TASK STATEMENT – Return these lines word for word, beginning with the line that contains "2019: median 155, box" and ending after the line that contains "Which has a higher value, 4451 or 4457?".

STUDY MATERIAL –

Content starts

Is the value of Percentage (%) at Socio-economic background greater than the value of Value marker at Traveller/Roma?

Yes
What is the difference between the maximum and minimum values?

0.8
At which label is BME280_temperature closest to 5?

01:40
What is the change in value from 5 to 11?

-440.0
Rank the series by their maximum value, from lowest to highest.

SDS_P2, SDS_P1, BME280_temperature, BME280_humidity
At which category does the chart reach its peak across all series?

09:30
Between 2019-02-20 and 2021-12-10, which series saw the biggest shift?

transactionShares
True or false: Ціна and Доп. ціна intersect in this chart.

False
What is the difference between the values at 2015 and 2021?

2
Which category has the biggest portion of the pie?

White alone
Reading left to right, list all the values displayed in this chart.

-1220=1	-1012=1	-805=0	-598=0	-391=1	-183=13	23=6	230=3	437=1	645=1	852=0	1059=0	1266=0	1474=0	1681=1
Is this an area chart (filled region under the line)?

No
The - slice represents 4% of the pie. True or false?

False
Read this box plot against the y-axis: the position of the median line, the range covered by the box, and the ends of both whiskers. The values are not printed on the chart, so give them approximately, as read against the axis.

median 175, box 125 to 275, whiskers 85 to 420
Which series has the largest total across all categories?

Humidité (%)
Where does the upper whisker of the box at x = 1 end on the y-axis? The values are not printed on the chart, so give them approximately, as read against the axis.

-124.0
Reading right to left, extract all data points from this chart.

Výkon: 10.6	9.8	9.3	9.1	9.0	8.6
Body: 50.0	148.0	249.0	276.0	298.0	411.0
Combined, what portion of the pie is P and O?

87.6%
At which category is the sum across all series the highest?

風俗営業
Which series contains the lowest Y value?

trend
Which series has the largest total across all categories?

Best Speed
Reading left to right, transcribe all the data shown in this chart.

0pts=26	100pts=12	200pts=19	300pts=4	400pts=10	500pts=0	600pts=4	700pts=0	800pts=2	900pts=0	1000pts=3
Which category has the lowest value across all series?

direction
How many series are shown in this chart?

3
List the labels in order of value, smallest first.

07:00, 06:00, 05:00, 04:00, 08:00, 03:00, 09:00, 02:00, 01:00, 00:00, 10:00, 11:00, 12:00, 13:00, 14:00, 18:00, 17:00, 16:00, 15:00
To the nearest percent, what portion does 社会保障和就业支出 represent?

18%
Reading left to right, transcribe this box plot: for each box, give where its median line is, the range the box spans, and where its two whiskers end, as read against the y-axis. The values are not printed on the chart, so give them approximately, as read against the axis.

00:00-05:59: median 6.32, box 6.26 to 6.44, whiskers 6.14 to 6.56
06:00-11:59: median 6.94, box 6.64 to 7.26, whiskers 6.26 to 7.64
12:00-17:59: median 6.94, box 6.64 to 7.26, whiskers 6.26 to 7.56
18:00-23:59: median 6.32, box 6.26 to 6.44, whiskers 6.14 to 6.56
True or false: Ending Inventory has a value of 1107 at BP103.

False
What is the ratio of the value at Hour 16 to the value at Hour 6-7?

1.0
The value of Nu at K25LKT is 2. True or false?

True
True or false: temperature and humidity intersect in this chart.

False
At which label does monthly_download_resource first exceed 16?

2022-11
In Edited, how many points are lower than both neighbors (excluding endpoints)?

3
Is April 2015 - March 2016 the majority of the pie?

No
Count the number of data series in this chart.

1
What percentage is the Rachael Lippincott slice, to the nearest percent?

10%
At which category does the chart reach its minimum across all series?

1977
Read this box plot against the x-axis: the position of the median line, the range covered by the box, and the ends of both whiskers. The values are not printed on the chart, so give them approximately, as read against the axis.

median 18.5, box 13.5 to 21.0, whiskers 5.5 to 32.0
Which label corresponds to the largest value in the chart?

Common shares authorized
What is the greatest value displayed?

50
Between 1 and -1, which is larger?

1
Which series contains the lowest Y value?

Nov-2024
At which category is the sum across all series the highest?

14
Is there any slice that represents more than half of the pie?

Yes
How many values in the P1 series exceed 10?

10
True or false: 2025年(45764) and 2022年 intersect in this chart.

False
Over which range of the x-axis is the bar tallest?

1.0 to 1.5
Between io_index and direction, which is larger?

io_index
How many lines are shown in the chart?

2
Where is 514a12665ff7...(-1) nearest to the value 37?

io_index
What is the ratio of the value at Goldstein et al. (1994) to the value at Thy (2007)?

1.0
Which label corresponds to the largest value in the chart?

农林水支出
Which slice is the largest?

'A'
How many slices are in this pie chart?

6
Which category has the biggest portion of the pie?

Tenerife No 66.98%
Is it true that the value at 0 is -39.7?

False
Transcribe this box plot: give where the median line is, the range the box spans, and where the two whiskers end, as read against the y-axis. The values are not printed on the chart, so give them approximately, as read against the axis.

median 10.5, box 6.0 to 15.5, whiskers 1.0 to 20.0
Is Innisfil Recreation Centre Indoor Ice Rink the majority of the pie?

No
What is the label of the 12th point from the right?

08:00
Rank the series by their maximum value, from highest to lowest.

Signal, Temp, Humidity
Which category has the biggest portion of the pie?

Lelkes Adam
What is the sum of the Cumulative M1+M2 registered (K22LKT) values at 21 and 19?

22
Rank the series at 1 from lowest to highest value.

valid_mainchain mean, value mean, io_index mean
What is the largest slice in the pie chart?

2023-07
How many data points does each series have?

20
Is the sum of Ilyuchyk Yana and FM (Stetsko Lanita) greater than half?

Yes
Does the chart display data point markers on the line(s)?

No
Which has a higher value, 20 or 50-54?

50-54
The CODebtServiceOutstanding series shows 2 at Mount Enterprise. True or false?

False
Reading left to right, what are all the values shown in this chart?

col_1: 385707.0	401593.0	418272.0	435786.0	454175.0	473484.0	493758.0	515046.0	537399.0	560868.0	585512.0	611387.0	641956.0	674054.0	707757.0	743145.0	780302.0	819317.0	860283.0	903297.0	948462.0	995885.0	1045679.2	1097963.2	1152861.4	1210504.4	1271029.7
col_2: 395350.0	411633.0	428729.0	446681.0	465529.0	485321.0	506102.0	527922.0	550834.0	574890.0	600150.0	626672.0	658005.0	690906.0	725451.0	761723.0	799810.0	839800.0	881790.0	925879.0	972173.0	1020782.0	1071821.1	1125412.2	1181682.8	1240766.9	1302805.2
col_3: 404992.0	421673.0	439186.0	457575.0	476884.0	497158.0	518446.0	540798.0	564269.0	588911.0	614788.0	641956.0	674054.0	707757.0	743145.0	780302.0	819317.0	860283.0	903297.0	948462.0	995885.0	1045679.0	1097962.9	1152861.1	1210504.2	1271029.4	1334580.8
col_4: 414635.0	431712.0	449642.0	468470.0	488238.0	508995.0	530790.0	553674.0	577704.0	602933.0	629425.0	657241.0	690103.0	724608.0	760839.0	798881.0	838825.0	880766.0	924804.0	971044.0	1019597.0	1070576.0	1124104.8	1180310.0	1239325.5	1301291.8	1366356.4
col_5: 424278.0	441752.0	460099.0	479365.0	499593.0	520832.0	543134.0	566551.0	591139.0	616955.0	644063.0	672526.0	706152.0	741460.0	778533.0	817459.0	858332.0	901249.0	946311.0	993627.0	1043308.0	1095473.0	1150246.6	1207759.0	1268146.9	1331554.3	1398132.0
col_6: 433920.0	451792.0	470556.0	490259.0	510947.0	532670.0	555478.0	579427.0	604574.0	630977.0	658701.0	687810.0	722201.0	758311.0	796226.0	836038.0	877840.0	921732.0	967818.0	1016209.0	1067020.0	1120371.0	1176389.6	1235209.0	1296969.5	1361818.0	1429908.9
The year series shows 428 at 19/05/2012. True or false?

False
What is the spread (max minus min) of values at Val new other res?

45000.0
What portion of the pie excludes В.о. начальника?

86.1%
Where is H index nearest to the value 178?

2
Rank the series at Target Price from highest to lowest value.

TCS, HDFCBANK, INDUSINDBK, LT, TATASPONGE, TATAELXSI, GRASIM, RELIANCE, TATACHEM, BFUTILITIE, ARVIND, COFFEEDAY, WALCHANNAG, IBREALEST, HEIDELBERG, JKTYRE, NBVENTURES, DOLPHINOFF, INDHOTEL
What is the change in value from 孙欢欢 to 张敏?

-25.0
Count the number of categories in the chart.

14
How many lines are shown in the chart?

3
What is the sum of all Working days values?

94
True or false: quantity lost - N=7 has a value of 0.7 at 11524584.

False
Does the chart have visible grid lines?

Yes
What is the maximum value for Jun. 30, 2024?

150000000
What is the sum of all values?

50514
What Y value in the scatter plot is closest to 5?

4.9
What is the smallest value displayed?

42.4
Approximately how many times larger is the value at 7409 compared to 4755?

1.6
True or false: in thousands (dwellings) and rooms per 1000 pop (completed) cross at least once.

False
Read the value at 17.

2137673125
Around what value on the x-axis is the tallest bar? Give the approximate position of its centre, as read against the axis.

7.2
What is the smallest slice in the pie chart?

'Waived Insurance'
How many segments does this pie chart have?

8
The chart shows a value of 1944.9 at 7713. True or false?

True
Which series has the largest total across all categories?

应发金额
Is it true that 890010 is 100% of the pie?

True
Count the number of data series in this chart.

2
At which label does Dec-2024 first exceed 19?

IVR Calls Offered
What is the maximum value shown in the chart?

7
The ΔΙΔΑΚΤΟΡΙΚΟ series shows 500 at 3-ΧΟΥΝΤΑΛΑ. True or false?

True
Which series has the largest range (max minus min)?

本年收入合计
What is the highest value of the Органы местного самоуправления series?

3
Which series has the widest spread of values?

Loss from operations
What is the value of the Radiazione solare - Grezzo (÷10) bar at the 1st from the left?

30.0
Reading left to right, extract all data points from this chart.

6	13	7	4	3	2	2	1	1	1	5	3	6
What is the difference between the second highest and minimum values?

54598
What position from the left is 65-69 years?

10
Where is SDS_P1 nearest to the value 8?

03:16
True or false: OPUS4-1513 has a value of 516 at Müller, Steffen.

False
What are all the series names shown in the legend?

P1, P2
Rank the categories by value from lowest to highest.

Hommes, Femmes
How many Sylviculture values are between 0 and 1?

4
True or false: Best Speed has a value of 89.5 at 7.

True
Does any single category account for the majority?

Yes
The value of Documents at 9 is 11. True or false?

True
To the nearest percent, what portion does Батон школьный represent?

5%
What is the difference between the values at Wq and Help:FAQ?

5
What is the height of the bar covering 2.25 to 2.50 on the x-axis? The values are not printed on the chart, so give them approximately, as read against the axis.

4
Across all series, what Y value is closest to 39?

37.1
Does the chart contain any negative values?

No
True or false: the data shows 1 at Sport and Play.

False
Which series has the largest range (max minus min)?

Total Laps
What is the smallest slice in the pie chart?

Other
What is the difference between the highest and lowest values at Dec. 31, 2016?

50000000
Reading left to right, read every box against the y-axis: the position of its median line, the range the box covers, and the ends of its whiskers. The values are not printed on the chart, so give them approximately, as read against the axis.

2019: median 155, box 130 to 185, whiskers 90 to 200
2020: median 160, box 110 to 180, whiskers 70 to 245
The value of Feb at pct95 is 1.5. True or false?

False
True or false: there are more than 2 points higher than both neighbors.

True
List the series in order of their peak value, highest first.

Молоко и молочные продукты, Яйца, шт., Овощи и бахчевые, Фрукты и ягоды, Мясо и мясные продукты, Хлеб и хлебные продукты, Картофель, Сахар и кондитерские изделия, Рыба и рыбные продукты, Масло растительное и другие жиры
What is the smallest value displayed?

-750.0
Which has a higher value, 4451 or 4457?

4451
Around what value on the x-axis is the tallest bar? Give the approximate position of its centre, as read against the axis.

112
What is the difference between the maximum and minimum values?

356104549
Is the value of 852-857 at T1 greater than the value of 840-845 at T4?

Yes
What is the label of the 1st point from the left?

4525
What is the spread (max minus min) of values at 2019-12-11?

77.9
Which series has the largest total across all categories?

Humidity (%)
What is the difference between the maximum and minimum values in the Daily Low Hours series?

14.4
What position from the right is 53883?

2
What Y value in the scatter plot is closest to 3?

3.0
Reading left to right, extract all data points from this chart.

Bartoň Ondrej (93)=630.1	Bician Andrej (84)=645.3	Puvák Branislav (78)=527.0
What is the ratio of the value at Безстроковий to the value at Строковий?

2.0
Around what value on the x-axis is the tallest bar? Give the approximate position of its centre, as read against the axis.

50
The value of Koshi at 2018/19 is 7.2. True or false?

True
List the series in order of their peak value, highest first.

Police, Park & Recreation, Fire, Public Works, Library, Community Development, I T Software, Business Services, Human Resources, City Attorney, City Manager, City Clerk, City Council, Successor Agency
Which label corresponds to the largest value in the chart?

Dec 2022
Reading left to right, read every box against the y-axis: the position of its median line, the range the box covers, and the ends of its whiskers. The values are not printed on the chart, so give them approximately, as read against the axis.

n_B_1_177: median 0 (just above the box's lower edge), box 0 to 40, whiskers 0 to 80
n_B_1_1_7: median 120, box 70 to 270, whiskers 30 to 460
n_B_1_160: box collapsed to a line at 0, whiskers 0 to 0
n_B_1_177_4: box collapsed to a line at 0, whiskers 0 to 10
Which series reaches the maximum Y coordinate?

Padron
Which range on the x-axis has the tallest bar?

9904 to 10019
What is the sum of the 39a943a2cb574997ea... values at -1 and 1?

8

Content ends

REPLY –
2019: median 155, box 130 to 185, whiskers 90 to 200
2020: median 160, box 110 to 180, whiskers 70 to 245
The value of Feb at pct95 is 1.5. True or false?

False
True or false: there are more than 2 points higher than both neighbors.

True
List the series in order of their peak value, highest first.

Молоко и молочные продукты, Яйца, шт., Овощи и бахчевые, Фрукты и ягоды, Мясо и мясные продукты, Хлеб и хлебные продукты, Картофель, Сахар и кондитерские изделия, Рыба и рыбные продукты, Масло растительное и другие жиры
What is the smallest value displayed?

-750.0
Which has a higher value, 4451 or 4457?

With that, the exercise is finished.